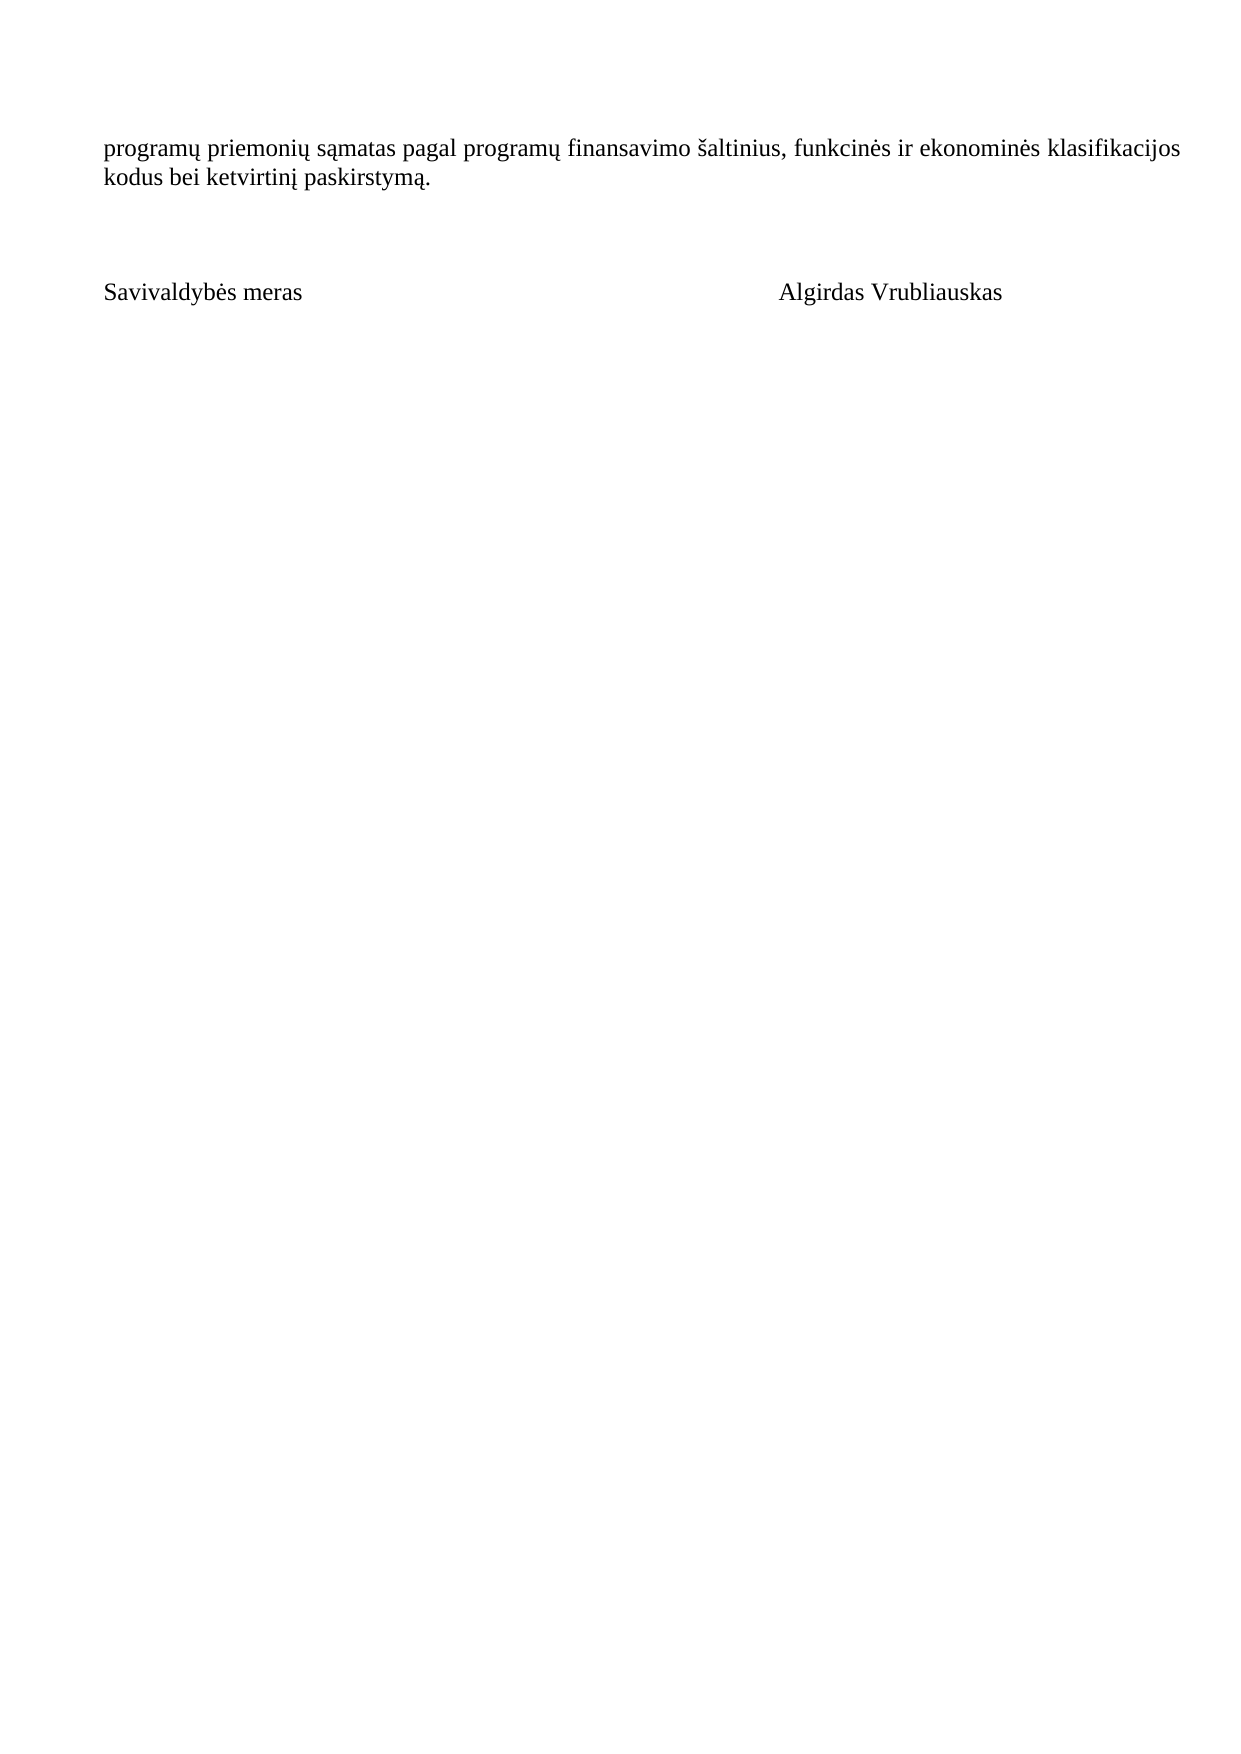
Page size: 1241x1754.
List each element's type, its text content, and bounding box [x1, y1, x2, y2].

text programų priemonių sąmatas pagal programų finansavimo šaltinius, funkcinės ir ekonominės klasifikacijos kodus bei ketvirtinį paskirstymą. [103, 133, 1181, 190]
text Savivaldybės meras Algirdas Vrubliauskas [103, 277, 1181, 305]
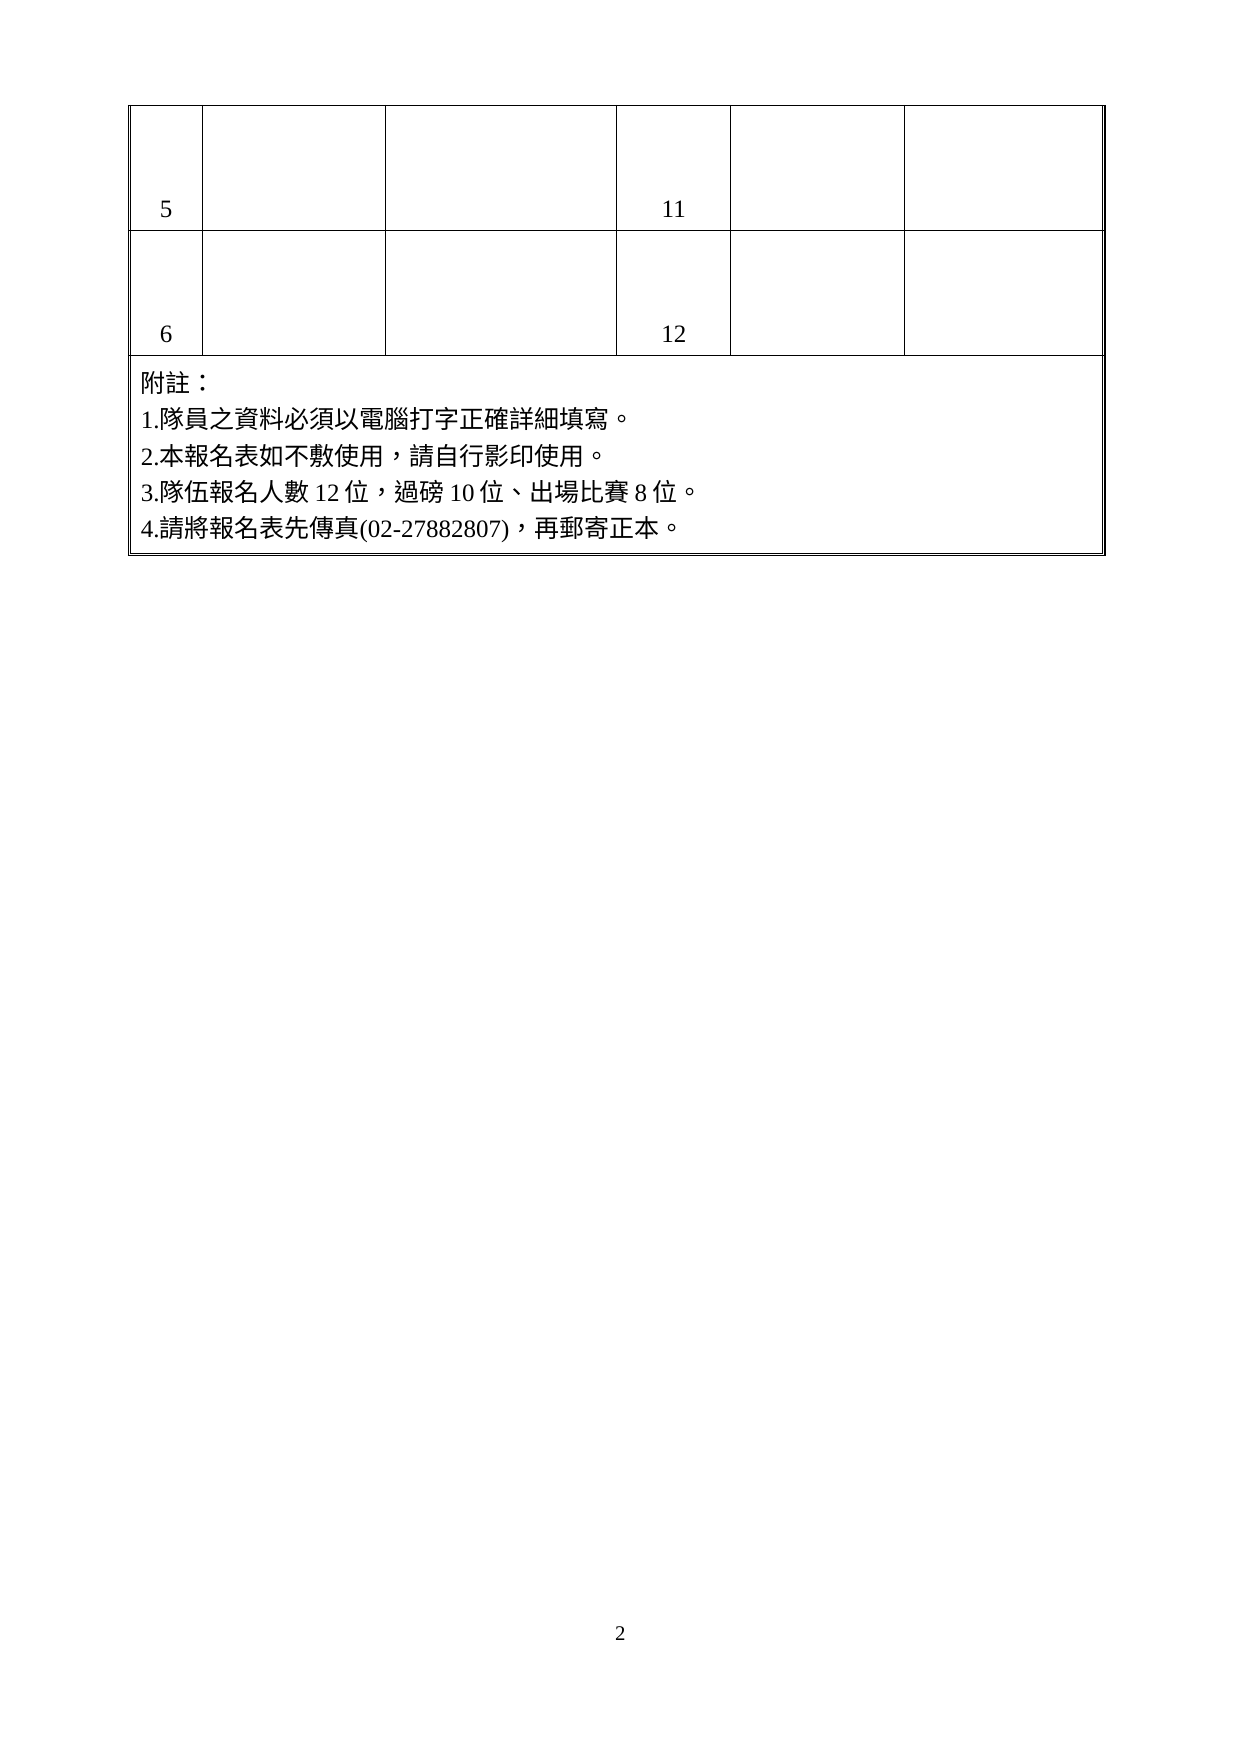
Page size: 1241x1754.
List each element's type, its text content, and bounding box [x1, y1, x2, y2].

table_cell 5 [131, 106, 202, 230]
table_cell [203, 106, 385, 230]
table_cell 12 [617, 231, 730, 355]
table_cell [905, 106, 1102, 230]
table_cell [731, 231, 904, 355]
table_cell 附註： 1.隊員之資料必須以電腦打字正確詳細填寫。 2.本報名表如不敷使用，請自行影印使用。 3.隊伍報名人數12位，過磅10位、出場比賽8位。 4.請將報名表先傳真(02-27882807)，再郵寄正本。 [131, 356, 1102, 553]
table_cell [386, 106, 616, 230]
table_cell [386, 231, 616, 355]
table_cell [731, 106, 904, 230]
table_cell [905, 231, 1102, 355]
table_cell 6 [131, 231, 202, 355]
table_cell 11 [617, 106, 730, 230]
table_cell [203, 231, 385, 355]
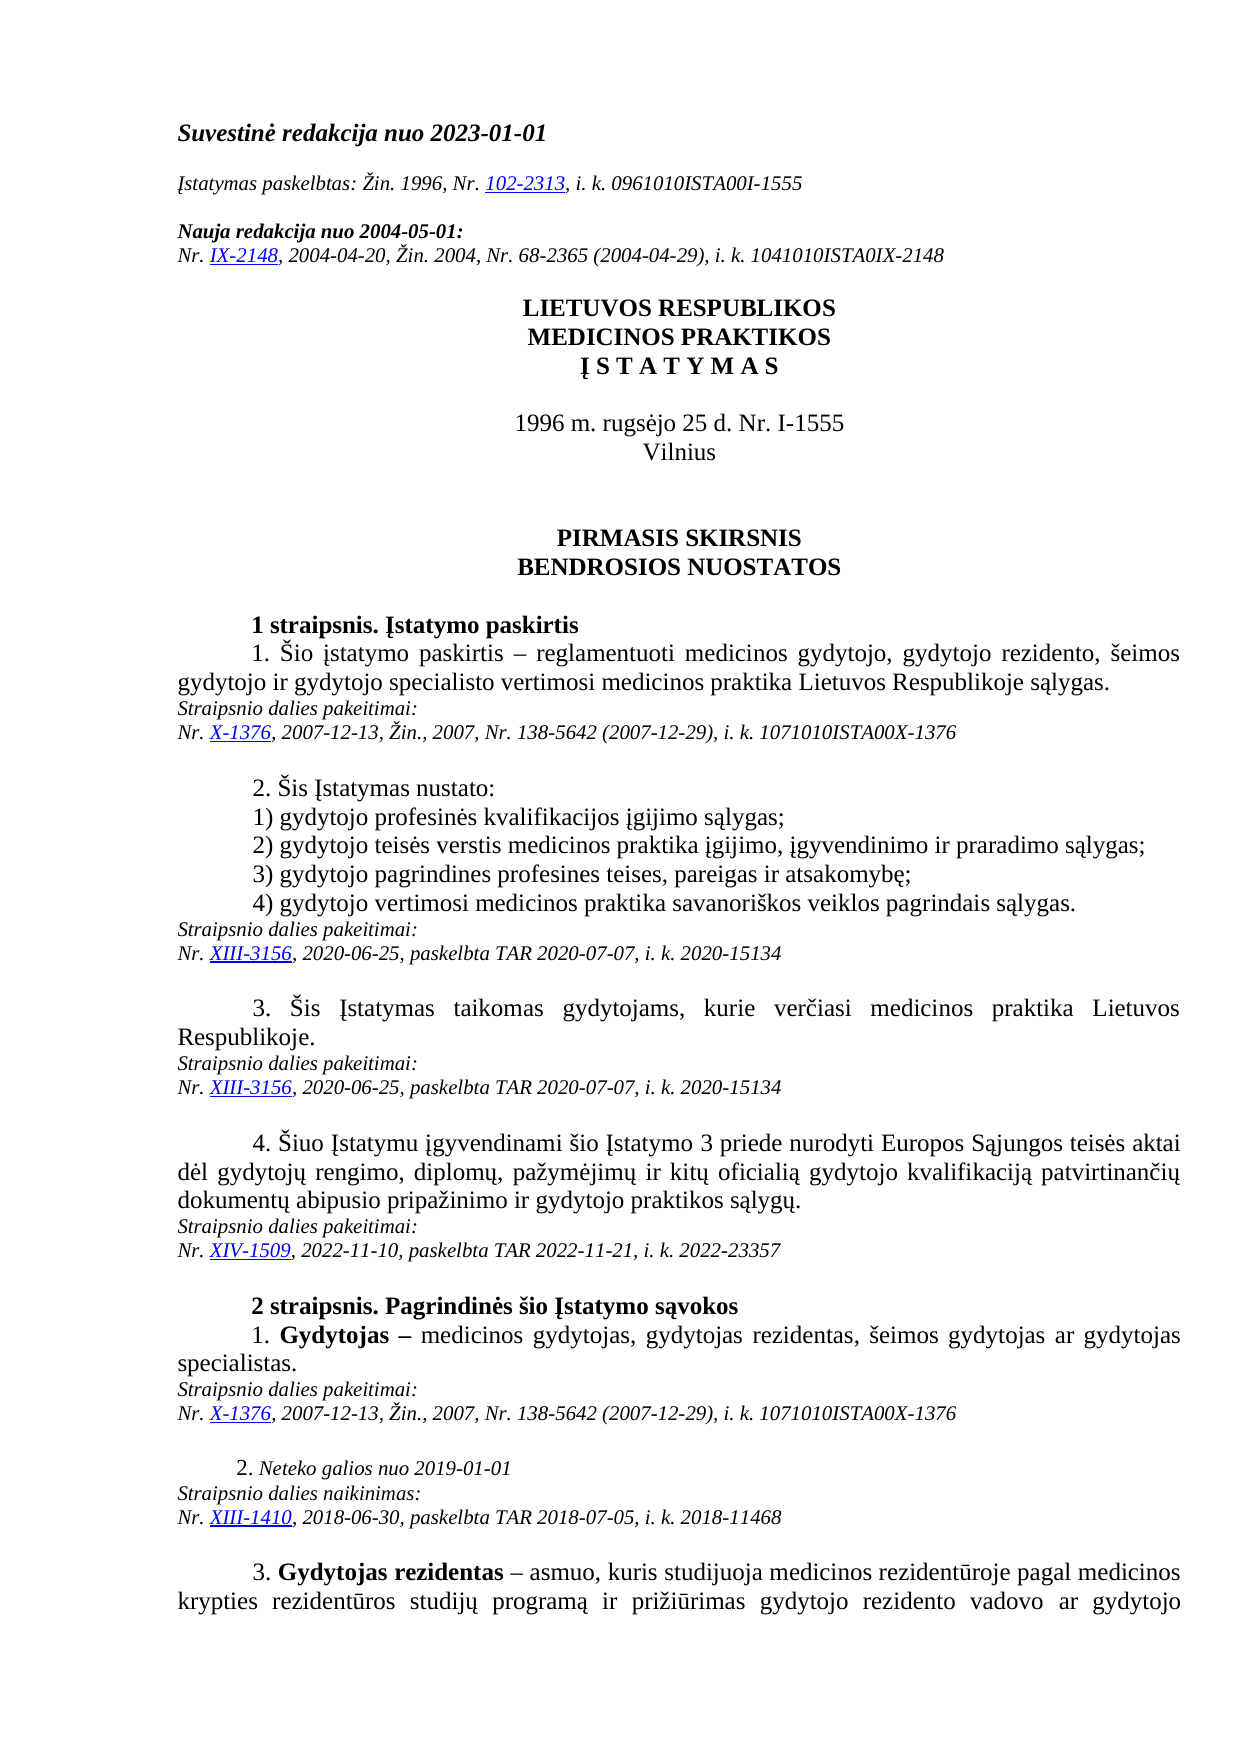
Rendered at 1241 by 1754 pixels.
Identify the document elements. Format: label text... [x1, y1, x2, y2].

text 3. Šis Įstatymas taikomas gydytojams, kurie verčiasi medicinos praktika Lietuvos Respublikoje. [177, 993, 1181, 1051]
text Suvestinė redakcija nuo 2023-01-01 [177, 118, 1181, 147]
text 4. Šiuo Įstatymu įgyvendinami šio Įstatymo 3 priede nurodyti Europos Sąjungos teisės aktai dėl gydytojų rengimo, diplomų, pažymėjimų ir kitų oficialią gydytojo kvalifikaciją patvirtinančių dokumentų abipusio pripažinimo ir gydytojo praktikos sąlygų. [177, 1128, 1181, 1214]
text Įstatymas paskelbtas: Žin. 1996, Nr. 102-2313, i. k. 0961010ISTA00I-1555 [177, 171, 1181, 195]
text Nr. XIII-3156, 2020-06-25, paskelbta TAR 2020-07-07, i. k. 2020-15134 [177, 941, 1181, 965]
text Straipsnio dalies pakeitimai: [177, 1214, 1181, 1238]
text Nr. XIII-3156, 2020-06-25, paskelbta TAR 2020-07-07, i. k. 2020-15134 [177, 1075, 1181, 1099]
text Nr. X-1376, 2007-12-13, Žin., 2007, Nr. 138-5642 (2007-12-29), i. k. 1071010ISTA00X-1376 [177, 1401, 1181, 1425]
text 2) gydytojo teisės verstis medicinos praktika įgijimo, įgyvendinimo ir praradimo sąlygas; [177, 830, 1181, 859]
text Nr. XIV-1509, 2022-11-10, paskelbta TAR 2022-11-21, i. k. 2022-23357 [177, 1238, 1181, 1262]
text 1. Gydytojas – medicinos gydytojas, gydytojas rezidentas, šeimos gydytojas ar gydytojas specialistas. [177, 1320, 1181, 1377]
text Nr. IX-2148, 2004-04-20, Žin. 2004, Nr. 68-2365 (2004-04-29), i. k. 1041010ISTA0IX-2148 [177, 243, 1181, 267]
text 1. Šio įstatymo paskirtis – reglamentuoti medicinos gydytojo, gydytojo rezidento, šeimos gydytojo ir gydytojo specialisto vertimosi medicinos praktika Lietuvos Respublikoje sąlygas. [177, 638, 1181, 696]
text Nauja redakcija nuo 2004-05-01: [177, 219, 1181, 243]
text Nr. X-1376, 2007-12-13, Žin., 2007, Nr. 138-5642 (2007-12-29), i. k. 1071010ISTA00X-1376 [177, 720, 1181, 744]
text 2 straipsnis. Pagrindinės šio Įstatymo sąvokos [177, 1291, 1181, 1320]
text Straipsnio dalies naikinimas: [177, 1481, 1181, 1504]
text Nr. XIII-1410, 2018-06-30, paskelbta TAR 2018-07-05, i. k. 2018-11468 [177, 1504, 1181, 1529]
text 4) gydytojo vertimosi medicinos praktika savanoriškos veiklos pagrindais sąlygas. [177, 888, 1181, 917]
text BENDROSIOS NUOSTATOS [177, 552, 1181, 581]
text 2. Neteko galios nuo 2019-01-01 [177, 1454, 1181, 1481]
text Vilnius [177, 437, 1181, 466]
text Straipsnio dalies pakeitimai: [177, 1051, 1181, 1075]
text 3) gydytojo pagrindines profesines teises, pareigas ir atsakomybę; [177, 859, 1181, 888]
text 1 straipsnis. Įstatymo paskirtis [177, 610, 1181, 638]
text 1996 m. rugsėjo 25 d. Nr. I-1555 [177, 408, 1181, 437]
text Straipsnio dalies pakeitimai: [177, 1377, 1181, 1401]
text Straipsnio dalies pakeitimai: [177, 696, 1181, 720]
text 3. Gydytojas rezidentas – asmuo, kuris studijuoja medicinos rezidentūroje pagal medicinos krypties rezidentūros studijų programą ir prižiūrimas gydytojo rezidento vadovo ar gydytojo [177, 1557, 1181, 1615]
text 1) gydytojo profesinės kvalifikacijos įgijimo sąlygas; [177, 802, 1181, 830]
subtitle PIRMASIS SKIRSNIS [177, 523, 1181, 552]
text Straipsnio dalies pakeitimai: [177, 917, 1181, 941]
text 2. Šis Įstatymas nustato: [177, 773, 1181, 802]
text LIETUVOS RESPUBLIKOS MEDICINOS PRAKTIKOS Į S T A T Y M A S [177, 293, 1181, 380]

▶ **Given instruction**:
Arrange the lines from the start of the items through the line containing "Identify the document" as a numbered list, omitting blank lines and leaving out the pictures.

▶ **The reply**:
1. Page size: 1241x1754.
2. List each element's type, its text content, and bounding box [x1, y1, x2, y2].
3. text programų priemonių sąmatas pagal programų finansavimo šaltinius, funkcinės ir ekonominės klasifikacijos kodus bei ketvirtinį paskirstymą. [103, 133, 1181, 190]
4. text Savivaldybės meras Algirdas Vrubliauskas [103, 277, 1181, 305]
5. Page size: 1241x1754.
6. List each element's type, its text content, and bounding box [x1, y1, x2, y2].
7. table_cell 5 [131, 106, 202, 230]
8. table_cell [203, 106, 385, 230]
9. table_cell 12 [617, 231, 730, 355]
10. table_cell [905, 106, 1102, 230]
11. table_cell [731, 231, 904, 355]
12. table_cell 附註： 1.隊員之資料必須以電腦打字正確詳細填寫。 2.本報名表如不敷使用，請自行影印使用。 3.隊伍報名人數12位，過磅10位、出場比賽8位。 4.請將報名表先傳真(02-27882807)，再郵寄正本。 [131, 356, 1102, 553]
13. table_cell [386, 106, 616, 230]
14. table_cell [386, 231, 616, 355]
15. table_cell [731, 106, 904, 230]
16. table_cell [905, 231, 1102, 355]
17. table_cell 6 [131, 231, 202, 355]
18. table_cell 11 [617, 106, 730, 230]
19. table_cell [203, 231, 385, 355]
20. Rendered at 1241 by 1754 pixels.
21. Identify the document elements. Format: label text... [x1, y1, x2, y2].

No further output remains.